▸ **WORK TASK**
Rewrite the part of the comment on Strathcona's resignation starting with "Strathcona thinks that" and going on through "and extremely-rich veins.", putting "underground mining methods" in place of "selective mining methods".

▸ **PASSAGE FOR REVIEW**
....


    • Well I guess that’s part of my problem with Pretium’s management team. They misrepresented Strathcona’s reasons for resigning and the technical disagreement between Strathcona and Pretium/Snowden. The Graham Farquharson interview in The Northern Miner is more or less where Strathcona states its position. He had to come out and clear his firm’s reputation after Pretium said a lot of things to discredit them.

      Strathcona thinks that the only economic gold in the deposit exists in narrow veins like the Cleopatra vein. Their resignation letter said something about geological structures less than 0.5m in width (one of the few sentences disclosed in a Pretium press release). Strathcona is saying that the deposit has excellent chances of turning into a mine, albiet a lower tonnage mine which uses selective mining methods on those narrow and extremely-rich veins.

....

▸ **DATA EXCERPTS**
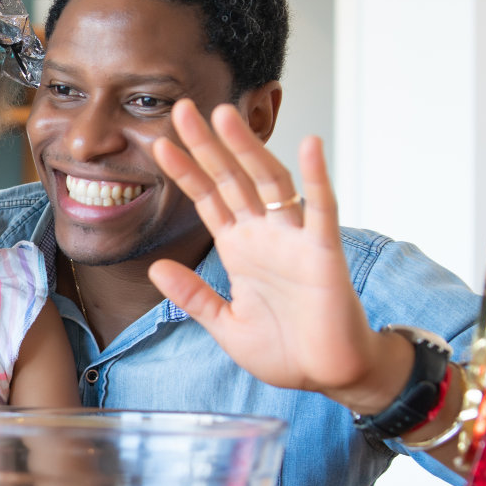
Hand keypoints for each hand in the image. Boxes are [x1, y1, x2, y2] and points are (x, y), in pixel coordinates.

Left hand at [147, 100, 405, 411]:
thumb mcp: (225, 323)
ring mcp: (294, 239)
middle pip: (231, 178)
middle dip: (206, 144)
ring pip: (268, 182)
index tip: (158, 142)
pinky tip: (308, 145)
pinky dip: (315, 177)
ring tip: (224, 115)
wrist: (330, 376)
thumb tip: (155, 268)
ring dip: (246, 149)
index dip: (184, 171)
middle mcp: (265, 235)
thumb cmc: (286, 350)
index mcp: (240, 248)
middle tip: (182, 108)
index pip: (207, 199)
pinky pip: (322, 208)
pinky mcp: (324, 252)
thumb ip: (193, 296)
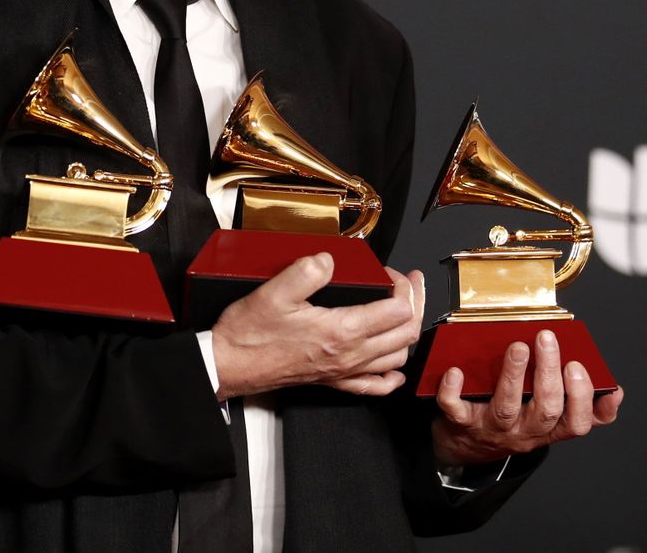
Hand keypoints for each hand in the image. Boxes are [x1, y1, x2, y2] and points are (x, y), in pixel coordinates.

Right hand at [211, 253, 424, 399]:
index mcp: (340, 331)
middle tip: (412, 284)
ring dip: (408, 334)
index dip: (402, 287)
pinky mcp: (332, 380)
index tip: (391, 272)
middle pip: (405, 334)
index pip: (396, 310)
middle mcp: (349, 355)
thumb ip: (305, 272)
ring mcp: (343, 370)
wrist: (230, 365)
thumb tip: (329, 260)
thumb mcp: (273, 292)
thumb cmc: (249, 334)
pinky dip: (391, 376)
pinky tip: (392, 368)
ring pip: (396, 358)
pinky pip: (374, 386)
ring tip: (405, 313)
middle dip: (416, 305)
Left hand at [432, 329, 624, 464]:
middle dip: (549, 374)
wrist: (465, 445)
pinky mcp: (461, 423)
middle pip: (545, 410)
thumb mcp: (550, 419)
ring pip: (507, 407)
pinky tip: (455, 371)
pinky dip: (454, 391)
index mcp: (549, 429)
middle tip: (547, 339)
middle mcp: (524, 432)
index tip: (578, 366)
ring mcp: (493, 428)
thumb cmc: (512, 420)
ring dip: (513, 376)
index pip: (576, 423)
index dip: (582, 398)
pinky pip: (456, 410)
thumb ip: (579, 404)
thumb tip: (614, 390)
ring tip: (517, 347)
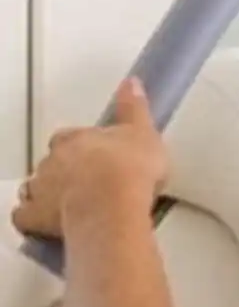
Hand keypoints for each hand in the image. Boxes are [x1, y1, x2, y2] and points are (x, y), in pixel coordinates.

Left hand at [11, 78, 167, 237]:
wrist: (113, 204)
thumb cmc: (130, 167)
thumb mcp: (144, 132)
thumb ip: (134, 109)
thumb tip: (131, 82)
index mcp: (75, 138)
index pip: (70, 137)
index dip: (80, 146)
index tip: (95, 155)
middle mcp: (52, 160)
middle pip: (52, 162)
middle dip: (64, 170)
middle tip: (88, 183)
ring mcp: (41, 188)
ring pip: (36, 187)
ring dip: (47, 193)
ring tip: (71, 206)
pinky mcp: (35, 216)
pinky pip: (25, 217)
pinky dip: (33, 219)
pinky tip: (47, 224)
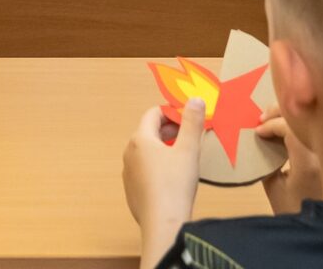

....

▸ **SOLUTION FOR THIS PROBLEM**
Strathcona thinks that the only economic gold in the deposit exists in narrow veins like the Cleopatra vein. Their resignation letter said something about geological structures less than 0.5m in width (one of the few sentences disclosed in a Pretium press release). Strathcona is saying that the deposit has excellent chances of turning into a mine, albiet a lower tonnage mine which uses underground mining methods on those narrow and extremely-rich veins.